Find and copy the lines in the records beneath this task that contain the word "voor".

*** Block opens ***

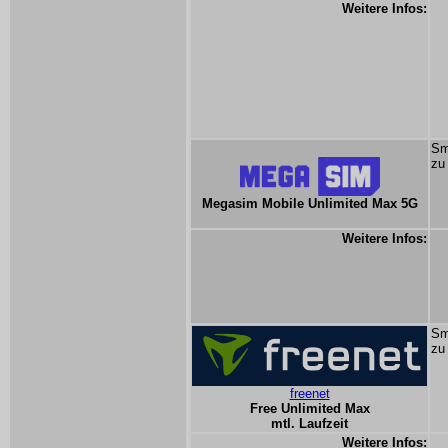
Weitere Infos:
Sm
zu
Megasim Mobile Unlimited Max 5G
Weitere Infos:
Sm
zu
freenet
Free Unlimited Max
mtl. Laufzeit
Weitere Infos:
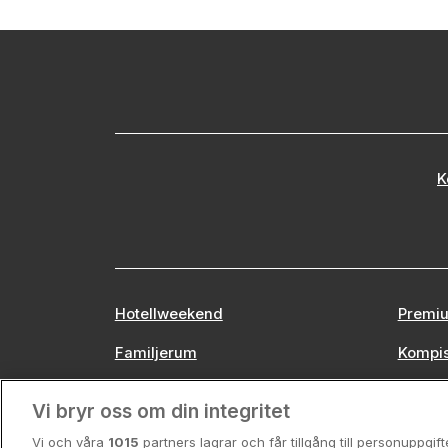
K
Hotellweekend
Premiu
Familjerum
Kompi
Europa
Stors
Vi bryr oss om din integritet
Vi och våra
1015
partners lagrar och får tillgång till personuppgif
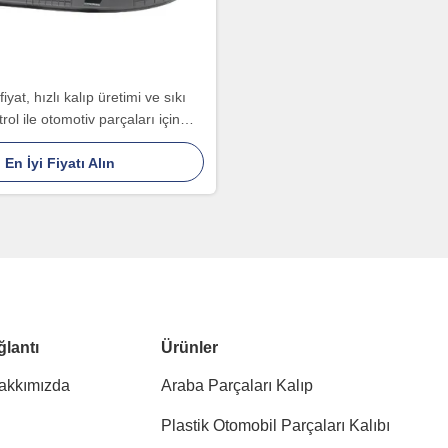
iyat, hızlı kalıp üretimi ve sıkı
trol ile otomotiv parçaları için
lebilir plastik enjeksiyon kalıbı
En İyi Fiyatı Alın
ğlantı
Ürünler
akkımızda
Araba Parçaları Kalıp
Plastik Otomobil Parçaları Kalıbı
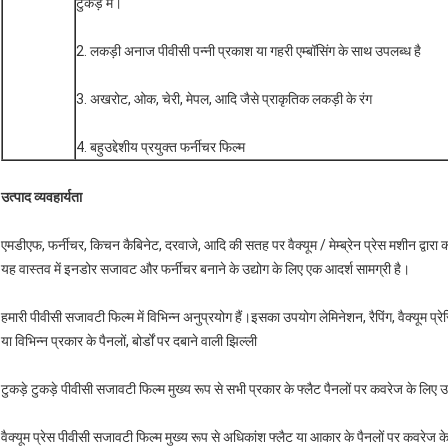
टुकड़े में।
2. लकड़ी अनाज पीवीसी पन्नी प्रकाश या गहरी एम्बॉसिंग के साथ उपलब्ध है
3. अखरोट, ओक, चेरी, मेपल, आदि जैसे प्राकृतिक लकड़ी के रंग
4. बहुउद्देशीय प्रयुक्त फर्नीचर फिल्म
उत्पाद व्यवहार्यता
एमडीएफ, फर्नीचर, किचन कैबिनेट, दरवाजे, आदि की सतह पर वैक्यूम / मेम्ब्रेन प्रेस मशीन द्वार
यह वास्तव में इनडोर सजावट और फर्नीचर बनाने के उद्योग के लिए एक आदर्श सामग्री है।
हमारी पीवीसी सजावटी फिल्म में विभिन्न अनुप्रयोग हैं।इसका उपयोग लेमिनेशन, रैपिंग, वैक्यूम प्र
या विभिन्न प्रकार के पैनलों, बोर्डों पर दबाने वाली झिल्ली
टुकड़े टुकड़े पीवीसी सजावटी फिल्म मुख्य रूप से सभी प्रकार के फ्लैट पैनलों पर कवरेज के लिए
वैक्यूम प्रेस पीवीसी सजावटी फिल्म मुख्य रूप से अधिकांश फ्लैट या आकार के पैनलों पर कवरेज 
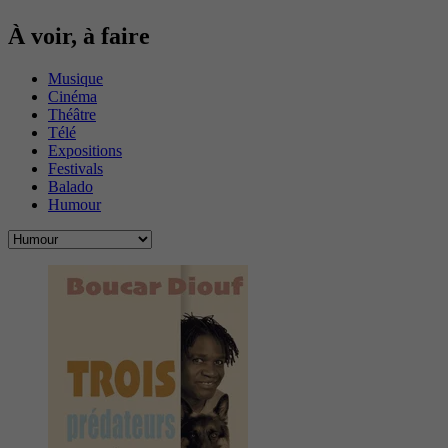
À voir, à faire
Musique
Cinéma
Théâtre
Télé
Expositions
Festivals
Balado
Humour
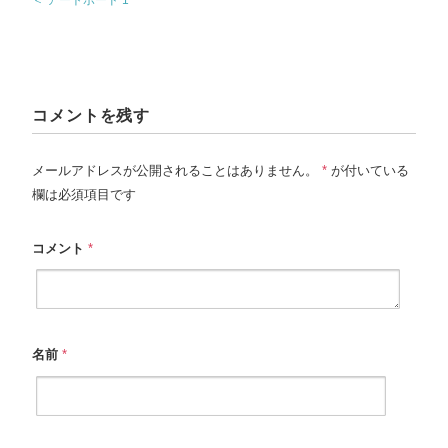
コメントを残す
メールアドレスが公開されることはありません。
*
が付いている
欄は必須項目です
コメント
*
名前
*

*** Block closes ***
*** Block opens ***

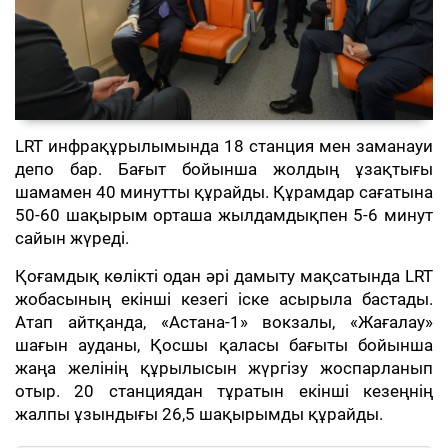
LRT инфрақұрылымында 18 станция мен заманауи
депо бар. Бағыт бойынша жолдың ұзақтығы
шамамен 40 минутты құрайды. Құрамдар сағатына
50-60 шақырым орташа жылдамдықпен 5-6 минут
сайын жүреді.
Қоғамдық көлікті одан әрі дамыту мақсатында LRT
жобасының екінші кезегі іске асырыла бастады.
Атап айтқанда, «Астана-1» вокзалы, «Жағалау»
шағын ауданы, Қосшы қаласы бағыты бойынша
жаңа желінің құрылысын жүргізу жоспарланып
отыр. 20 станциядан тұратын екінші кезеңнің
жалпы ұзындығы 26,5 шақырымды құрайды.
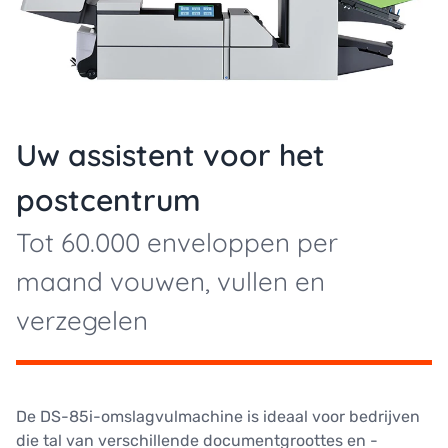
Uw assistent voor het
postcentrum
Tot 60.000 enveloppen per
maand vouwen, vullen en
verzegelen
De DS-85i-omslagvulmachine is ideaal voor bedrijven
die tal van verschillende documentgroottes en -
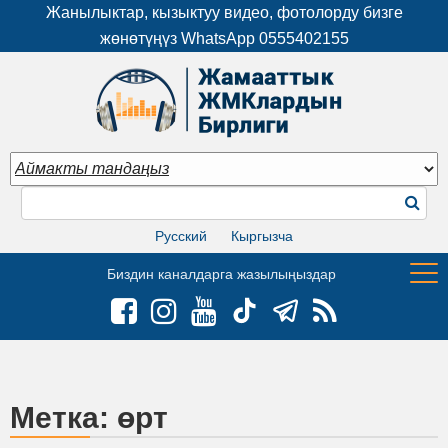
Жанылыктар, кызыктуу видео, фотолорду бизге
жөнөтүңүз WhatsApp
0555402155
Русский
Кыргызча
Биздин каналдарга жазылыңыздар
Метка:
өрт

*** Block closes ***
*** Block opens ***

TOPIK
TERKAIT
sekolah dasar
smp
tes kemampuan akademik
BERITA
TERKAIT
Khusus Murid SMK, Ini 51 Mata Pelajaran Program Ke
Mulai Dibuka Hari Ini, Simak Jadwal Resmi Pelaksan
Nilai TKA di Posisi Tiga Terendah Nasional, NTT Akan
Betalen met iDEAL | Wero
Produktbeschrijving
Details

*** Block closes ***

(Task response)
Uw assistent voor het
De DS-85i-omslagvulmachine is ideaal voor bedrijven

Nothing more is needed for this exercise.